Before Judge Wingate pronounced his sentence in July 2017, Epps explained he had considerable time to reflect upon what he'd done, asking forgiveness of the many he had harmed. He said, "It comes back to greed. I made some stupid mistakes I will regret for the rest of my life.” Judge Wingate characterized Epps's conduct as, “staggering." He continued, “Mississippi is still in shock. It was an act of betrayal. He has bruised the image of Mississippi and given joy to many of the inmates he’s overseen who can now say the head of the state prison system was just as corrupt as any of them.” He sentenced Epps to 19 years in federal prison. The state burglary charges concerning his former home were resolved on February 20, 2018, when Epps pleaded guilty and was sentenced to seven years, the state sentence to run concurrently with his federal prison sentence. Epps forfeited both his investment and bank accounts, his $310,000 Flowood residence, plus a $237,601 condo on the Gulf Coast and two Mercedes-Benz cars to resolve a $1,300,000 judgment against him. In May 2019, Epps and his wife lost an appeal for non-payment of $69,489 in state taxes for the years 2007 through 2014, assessed on the proceeds of the bribery schemes.

===State civil suits===
On February 8, 2017, Mississippi Attorney General Jim Hood announced he had filed civil cases against 15 corporations and individuals who had engaged in contracts with the MDOC and Epps, seeking damages and punitive damages. He stated,
“The state of Mississippi has been defrauded through a pattern of bribery, kickbacks, misrepresentations, fraud, concealment, money laundering and other wrongful conduct.” He continued, “These individuals and corporations that benefited by stealing from taxpayers must not only pay the state's losses, but state law requires that they must also forfeit and return the entire amount of the contracts paid by the state. We are also seeking punitive damages to punish these conspirators and to deter those who might consider giving or receiving kickbacks in the future." Besides Teresa Malone and Carl Reddix, the defendants included Michael Reddix (who had not been charged by the US Attorney); Andrew Jenkins; Management & Training Corporation; The GEO Group, Inc.; Cornell Companies, Inc.; Wexford Health Sources, Inc.; The Bantry Group Corporation; AdminPros, L.L.C.; CGL Facility Management, LLC; Mississippi Correctional Management, Inc.; Drug Testing Corporation; Global Tel*Link Corporation; Health Assurance, LLC; Keefe Commissary Network, LLC of St. Louis; Sentinel Offender Services, L.L.C.; AJA Management & Technical Services, Inc., and the Branan Medical Corporation.
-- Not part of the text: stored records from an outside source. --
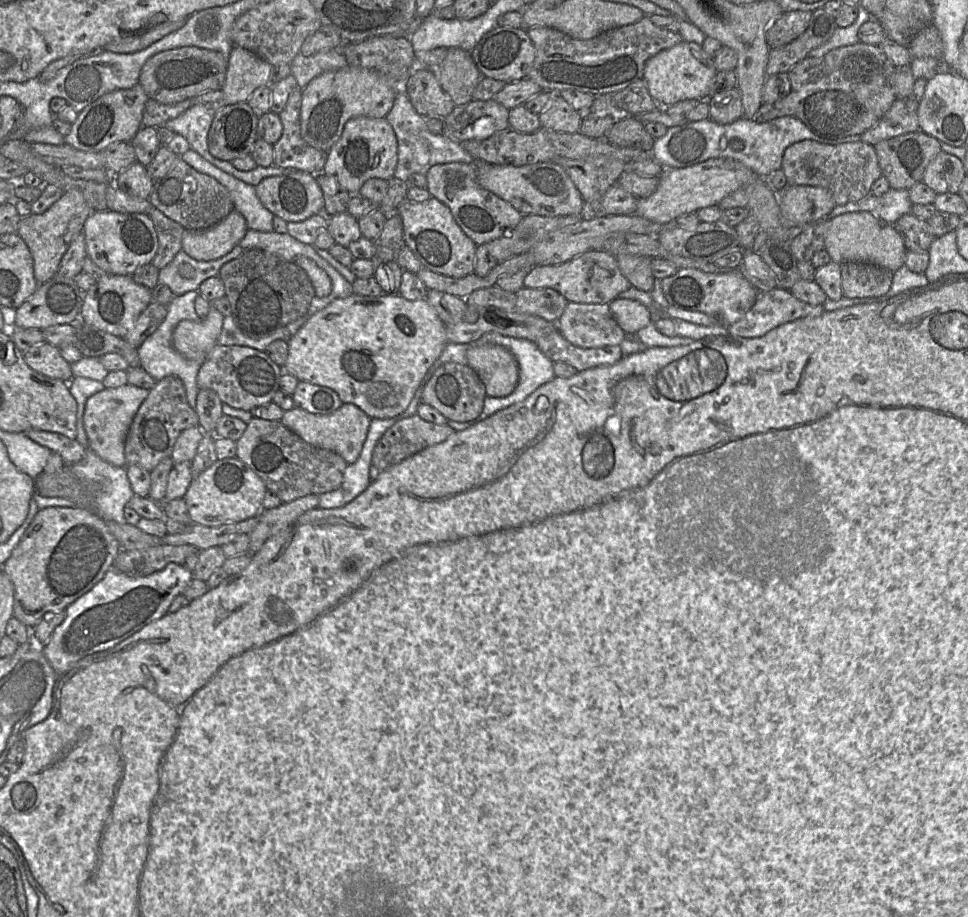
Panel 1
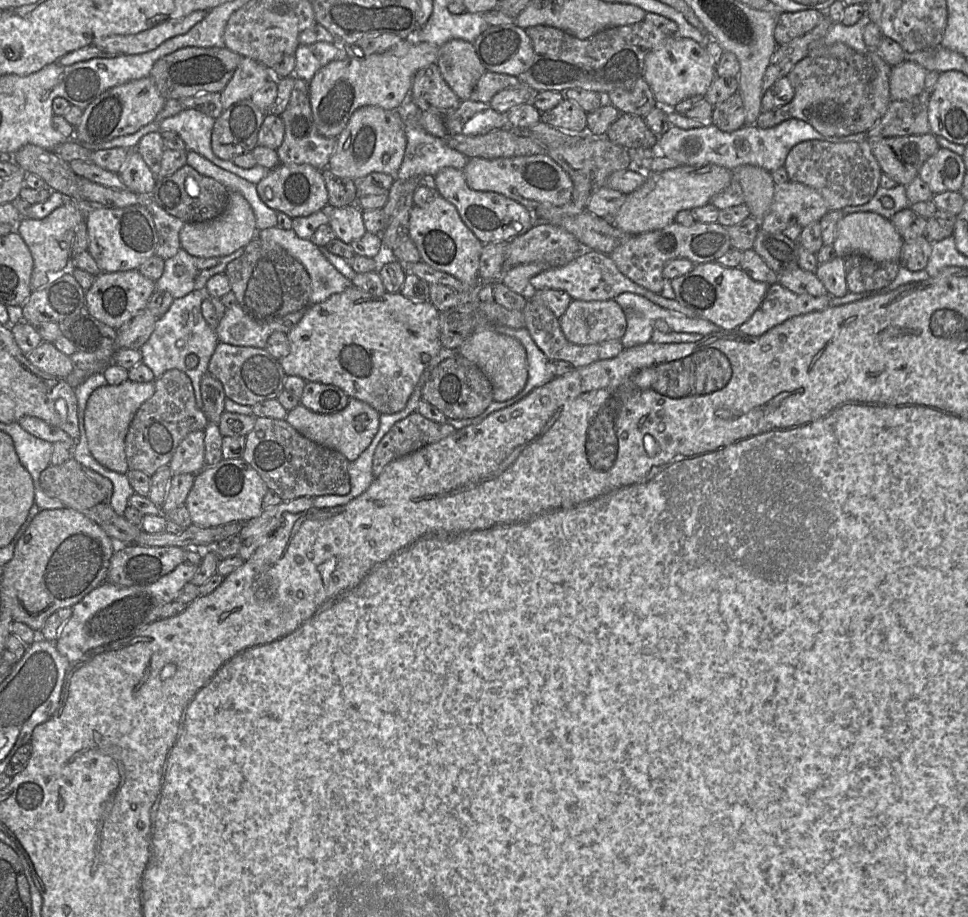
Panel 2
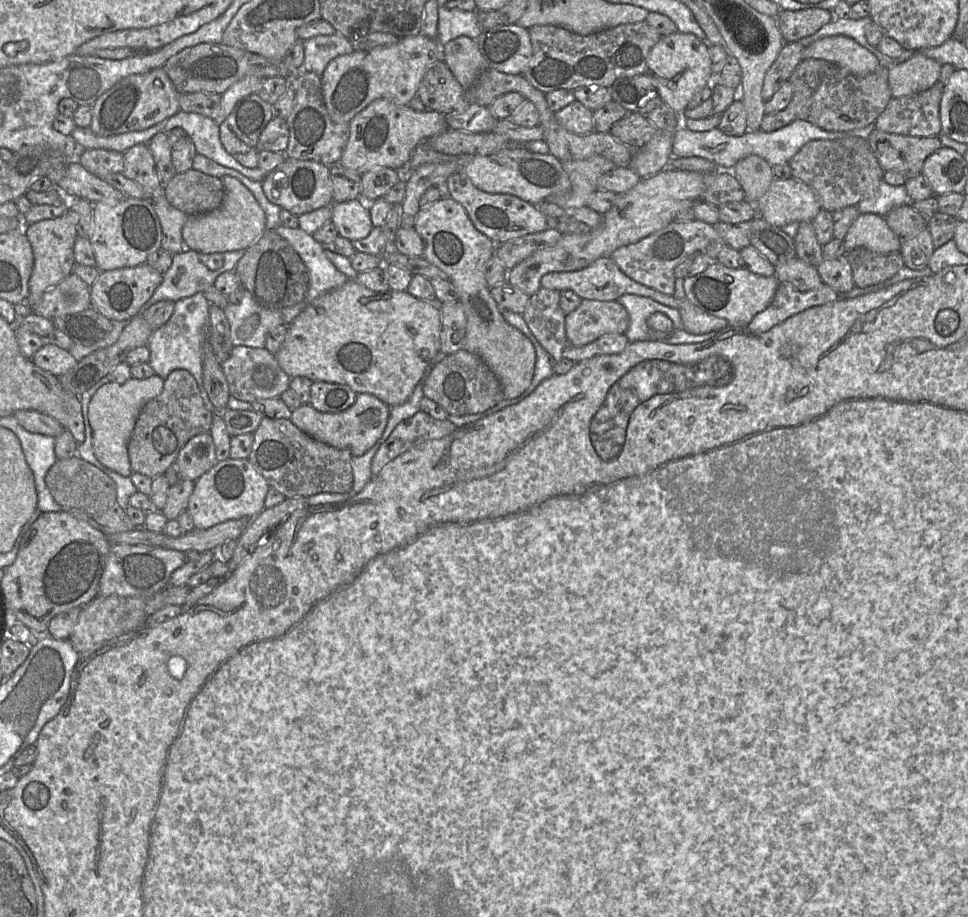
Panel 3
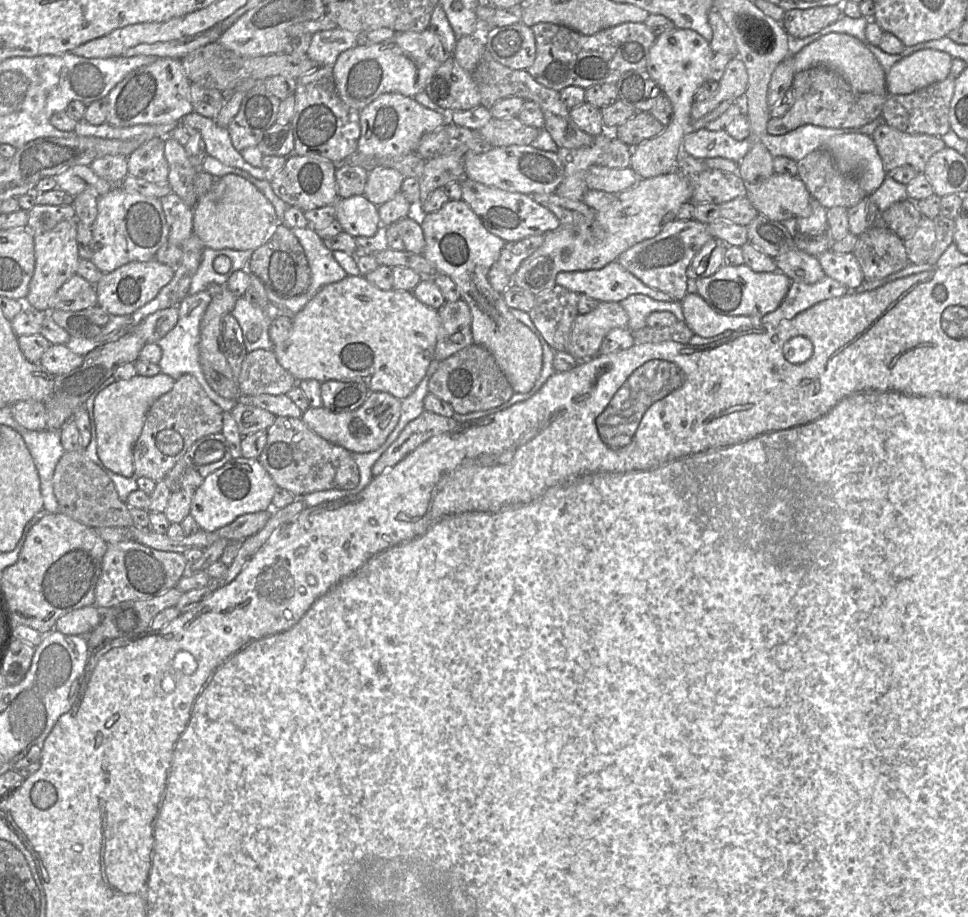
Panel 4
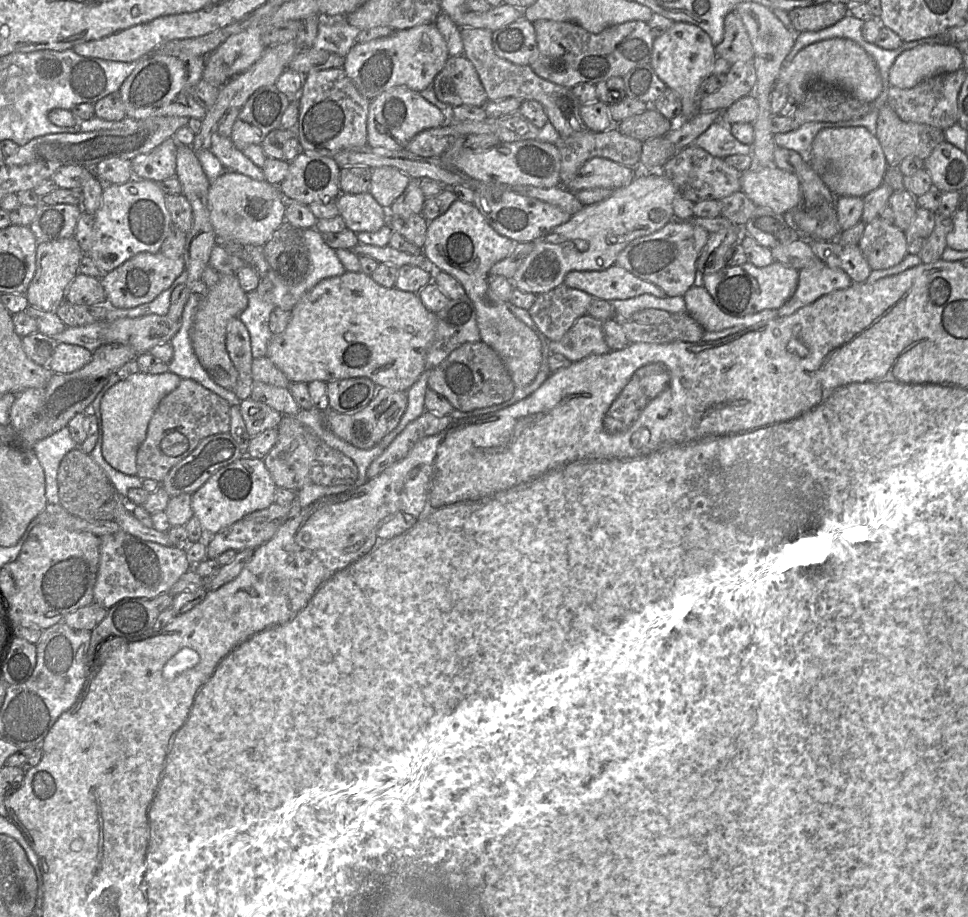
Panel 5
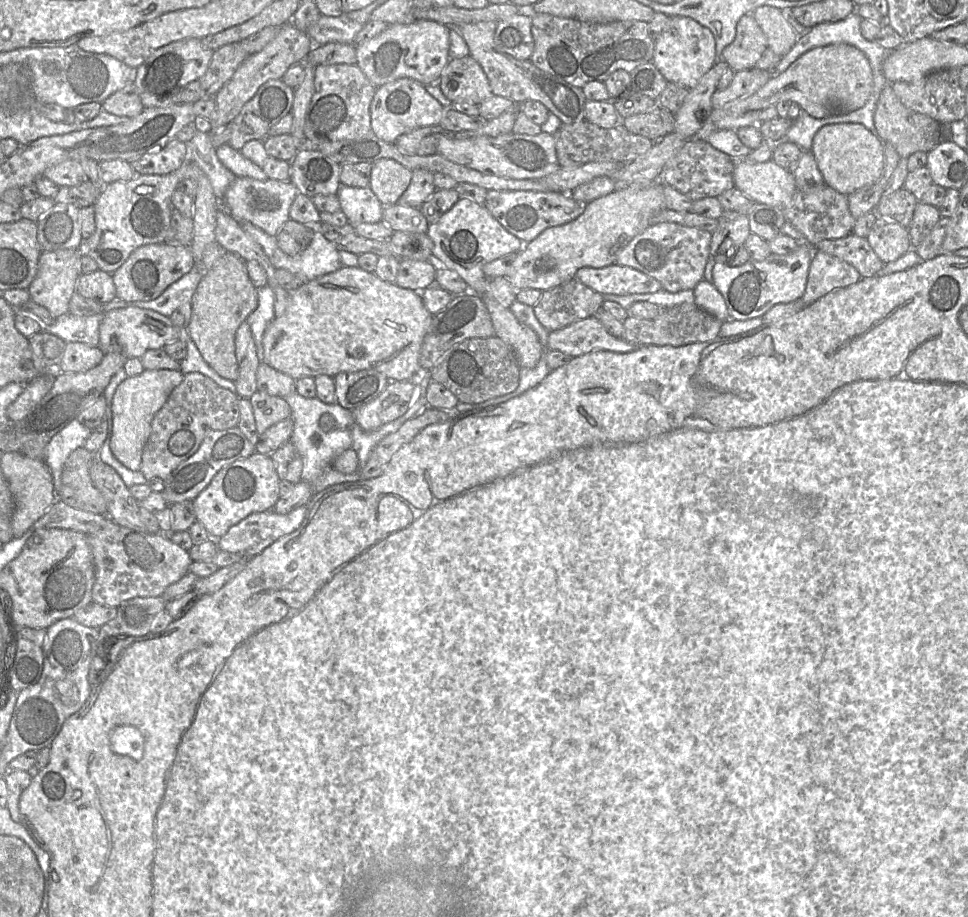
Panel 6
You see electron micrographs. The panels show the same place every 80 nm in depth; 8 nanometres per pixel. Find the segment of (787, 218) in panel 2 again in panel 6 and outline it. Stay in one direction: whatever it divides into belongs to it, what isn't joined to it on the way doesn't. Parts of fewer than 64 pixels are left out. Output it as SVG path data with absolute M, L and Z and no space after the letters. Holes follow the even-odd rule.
M771 159L760 163L735 160L733 179L734 187L754 203L774 207L784 208L797 191L793 172Z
On May 18, 2017, Hood announced that the state had quickly settled the first suit for two million dollars. The defendant was Alere Incorporated, which had purchased the Branan Medical Corporation. Ten lawsuits in bribery schemes remained pending. Those have accused at least 10 individuals and 11 out-of-state corporations of using so-called “consultants” to gain more than $800 million in Mississippi prison contracts. On January 24, 2019, Hood announced his actions had recovered $27 million from those vendors against which he had filed suits. Management and Training Corporation paid $5.2 million. GEO Group paid $4.6 million, with the named defendant being Cornell Companies, which had been merged with GEO in 2010. Wexford Health Sources paid $4 million. Keefe Commissary Network paid $3.1 million. $3.1 million was paid by C.N.W. Construction Company. $750,000 was paid by CGL Facility Management, which provides maintenance services. $32,188 was received from AdminPros LLC, a Medicaid billing service. Insurance agent Guy E. “Butch” Evans paid $100,000. Health Assurance LLC, went bankrupt so did not pay the state.

On May 19, 2020, the Mississippi appeals court ruled against Epps and his wife Catherjean who had litigated against paying their tax liabilities for the years 2007–2014, that had been assessed on those ill-gotten gains emanating from the later discovery of the bribery schemes.